If 2012 will be remembered in the annals of video game history, it will likely be for the utter dominance of indie titles in the year-end lists. Moreso than ever before has the term “indie” meant nothing about the game it describes. What’s more, those games have been getting coverage with a capital C. So I guess as a way of saying goodbye to the fantastic games of 2012, I’ve decided to talk about my favourite indie game that has not enjoyed the level of coverage as many other stellar indie titles this year have.
Following the trend of 2012 being the year of the “one-man game,” Cook, Serve, Delicious! was made almost entirely by David Galindo, with the exception of the music and artwork. Along with being one of the (very unexpectedly!) funniest games I’ve played this year, the game’s disarming & charming aesthetic did not prepare me for what is undoubtedly the best WarioWare-like game I have ever played. In fact, I probably ended up spending more time with CSD! than with almost any other game this year. The gameplay is simple in nature but blisteringly fast, resulting in a challenge that is more than enough to keep the average player interested. The game does not overstay its welcome, as it evolves in numerous ingenious ways by the time you’ve reached the end.
I hesitate to use the term “cooking game” with CSD!, even if it’s right there in the title, as the term inevitably draws comparisons to such titles as Diner Dash or the Cooking Mama series. So let me set the record straight: Cook, Serve, Delicious! is hard. It is hard as hell and it might leave you frustrated for your first half-hour or so with the game. To coin my good friend Arden Kehoe, CSD! is the “Dark Souls of cooking games,” and I’ve found myself agreeing with that statement more and more as my time with the game went on. At the time of writing I’ve chalked up about 20-25 hours with CSD! and many times I have found myself surprised at how such a simple game retains its challenge for so long.
The gameplay itself consists of very simple tasks, done as fast and correctly as possible: pressing “M” or “K” to add mustard or ketchup to that corndog, holding down the down arrow to tap a beer with just the right amount of head, mashing the up arrow to uncork that wine bottle. Those of you familiar with the aforementioned Wario-Ware-like genre will understand how such a simple task can become very hard when the simple constraint of time is added. Suddenly you find yourself hitting the wrong keys and pouring crappy beers because before you knew it happened you had 6 orders backed up and someone’s gotta wash those dishes (it’s you).
There are two important elements of this game that keep it interesting and add substance past what is essentially a series of minigames. The first of these is the restaurant management. After each successful day at work, you’ve acquired an amount of cash depending on what items you’d served that day and how many of each. You then get to use that cash to buy new menu items, new appliances or upgrade existing menu items (chicken patties for your burgers, etc.). The upgrades are what gives the minigames more depth as time goes on. Each time you add a possible ingredient to a menu item you increase its menu price but you also increase the recipes you have to learn and sometimes you add an entire step in food preparation, costing you valuable time.
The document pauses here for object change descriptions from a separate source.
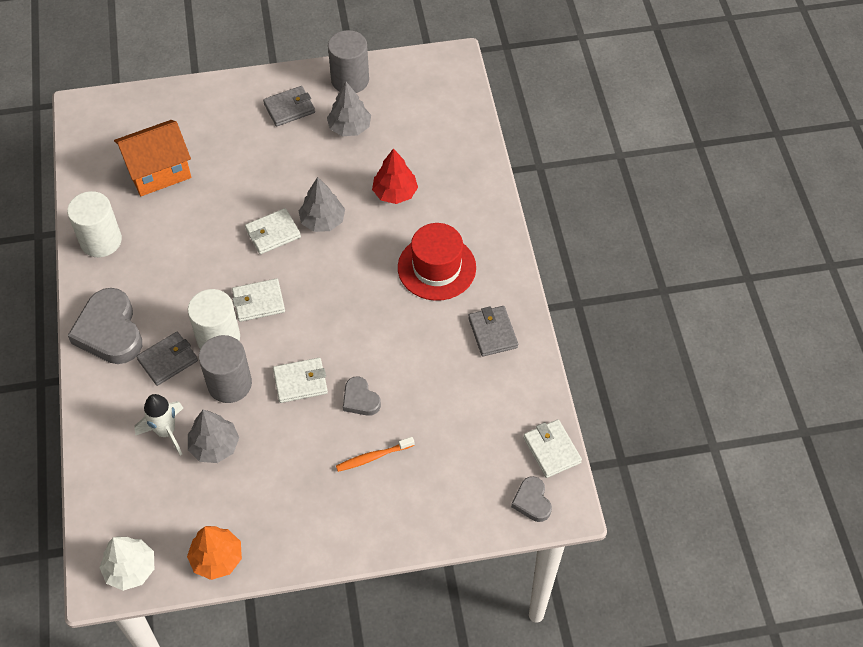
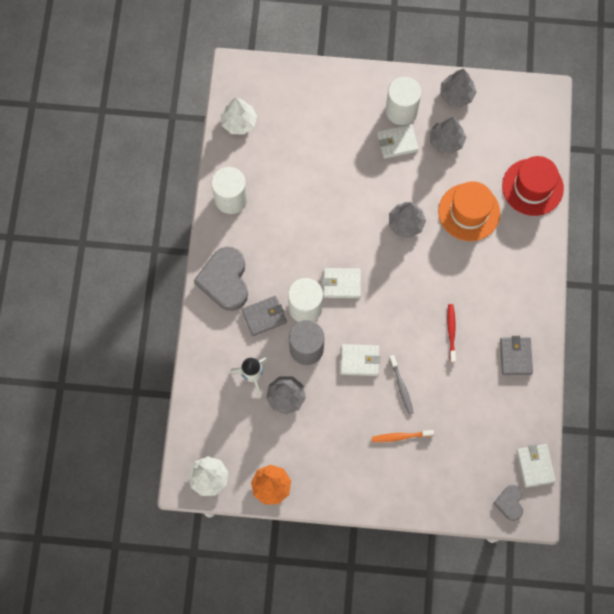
camera: 15 degrees right, 15 degrees up
(96, 159) = (239, 122): none -> white tree
(158, 171) = (286, 146): orange house -> none
(273, 233) = (365, 225): white wallet -> white wallet (397, 142)
(289, 108) = (401, 111): grey wallet -> white cylinder
(350, 80) = (456, 94): grey cylinder -> grey tree
(360, 399) = (401, 387): grey heart -> grey toothbrush
(395, 193) = (469, 212): red tree -> orange hat
(407, 324) = (451, 332): none -> red toothbrush
(436, 267) = (486, 288): red hat -> red hat (532, 187)

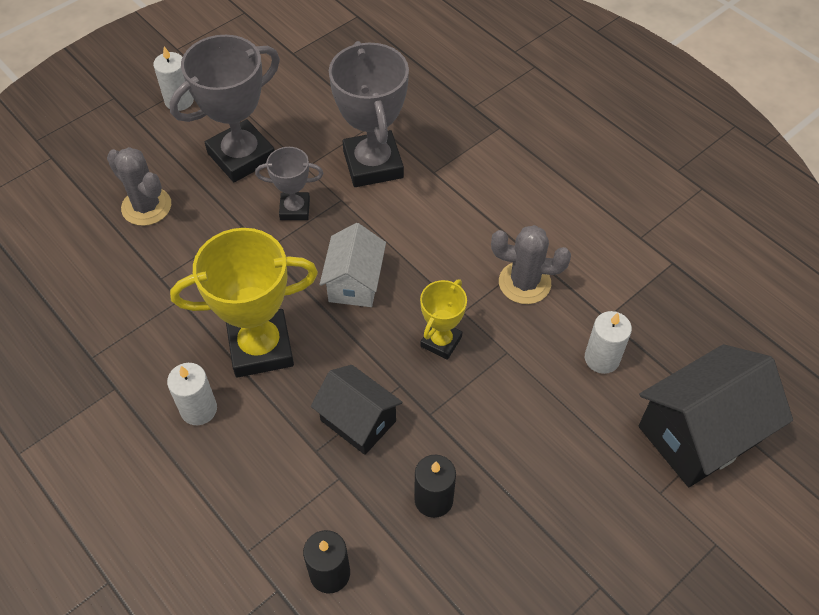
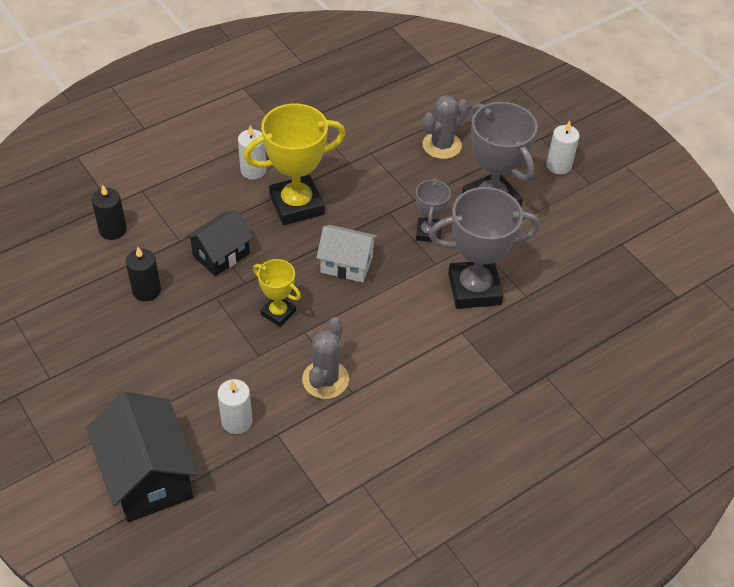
camera: 95 degrees right, 5 degrees down
(261, 348) = (296, 205): yellow trophy -> yellow trophy turned 75 degrees clockwise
The second important addition to the game’s framework is your email inbox. Your restaurant is on the bottom floor of one of the busiest business towers in town – SherriSoda Tower – and as a result you’ve been added to the tower’s mailing list! This results in an excellent quantity of flavour text as numerous anonymous workers email their colleagues with their various grievance and problems, many of which had me genuinely laughing. I noted in the credits that while the game itself was essentially completed by three people, it took about 12 people to write all of the emails you’ll read in the game. The level of effort the team expended there really shows, as I’ve still not come across a duplicate email despite playing further into this game than most players probably would.
If you only take away one thing from this review about CSD!, let it be that this is truly a game that is much, much more than the sum of its parts. With simple to pick up yet hard to master gameplay, tons of content and numerous surprises in store (two words: dating sim), Cook, Serve, Delicious! is a 2012 indie game that needs your attention.